At 7:07 AM on Saturday 14th of March I jumped on a train from Manchester Piccadilly to Birmingham New Street with @Mr_Neil_Turner, @Linds_Bennett and @RichardDeakin for our third La Salle Education conference. After another manic week at school, it was definitely worth the trip. Each and every time Mark McCourt delivers a conference of the highest of quality, with useful workshops and at the same time he successfully gathers some of the most wonderful teachers up and down the country. This is my account of the day.
David Thomas – 3 teaching techniques you need to know
I have seen David deliver a workshop at each La Salle conference and without fail he presents a different workshop each time and every time. I always walk away with a better understanding on assessment, a clearer insight behind the philosophy of Mathematics Mastery, and this time David discussed the use of effective bar modelling, the use of algebra tiles and the double number line. I have seen different workshops on bar modelling, but David’s interpretation was very interesting. I have seen bar modelling examples where the variables are all represented as different bars but in this case David promoted the use of a single bar. I am still to get my head around using a single bar for a selection of different variables but I am leaning more towards having each bar in a column representing one variable. I hope to pick his mind soon. Furthermore, his introduction of the double number line to introduce the topic of proportion was fantastic. What a simple yet very brilliant manipulative to use. You are simply building upon the times tables! He discussed how you can scaffold the use of the double number and then transition to more challenging mathematics by introducing the concept of recurring decimals. This something I am keen on trying in the classroom very soon. Thank you David!

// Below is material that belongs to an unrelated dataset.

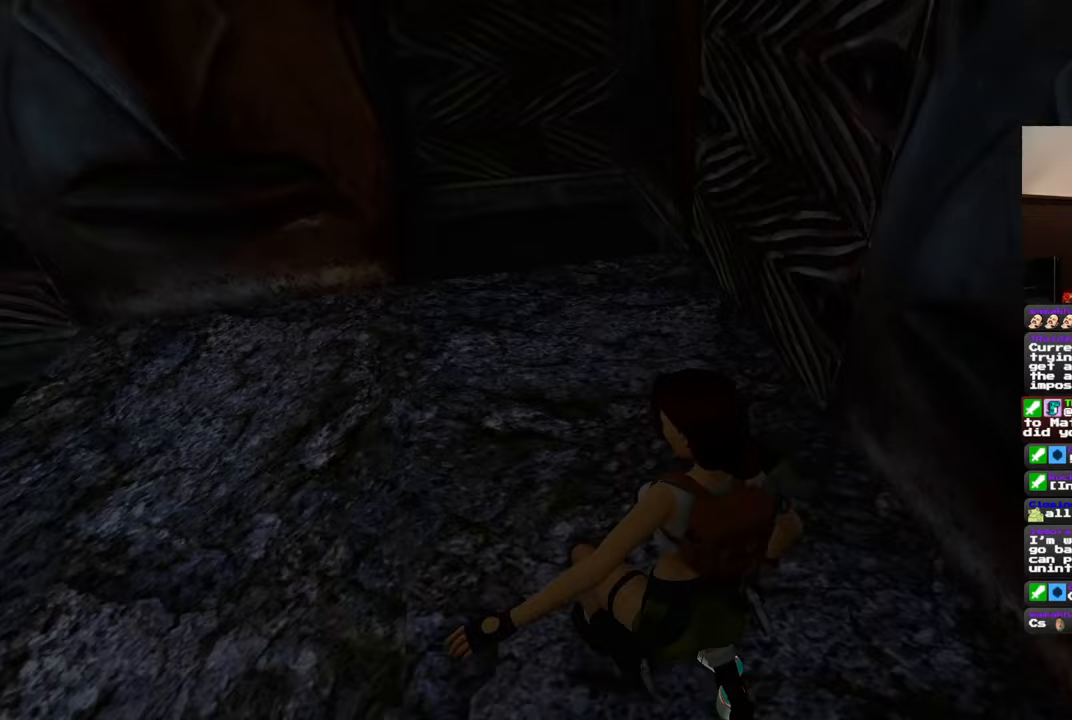
{"dt_ms": 500, "buttons": ["CROSS"], "left_stick": "center", "right_stick": "center", "events": []}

Rob Wilne – The Hows and Whys of “how?” and “why?”
I had the coincidental pleasure of sitting next to Rob Wilne on a train journey to London a week before the conference. After a long chat on the train I was definitely set on seeing his workshop. Rob (@NCETMsecondary) who is the Director for Secondary at NCETM discussed his findings whilst visiting a selection of schools in Shanghai (Mark reiterates – Shanghai is not a country!) Rob discussed that reasoning is composed of three essential components – factual knowledge, procedural fluency and conceptual understanding. He then went onto explaining and analysing a selection of examples on how to develop conceptual understanding of number through the use of concrete-pictorial-abstract (CPA) manipulatives such as bar modelling to generate number sentences. The value of using CPA manipulatives is to develop student’s conceptual understanding of number, and then he moved onto showing examples of students reaching a stage of procedural fluency where they start reasoning about number because of a deeper understanding of number. The very important difference between the two ideas struck me.
The deeper understanding of number serves the purpose of enabling students to reason using the CPA manipulatives shown. Whereas the skill of reasoning about number is strongly linked with procedural fluency.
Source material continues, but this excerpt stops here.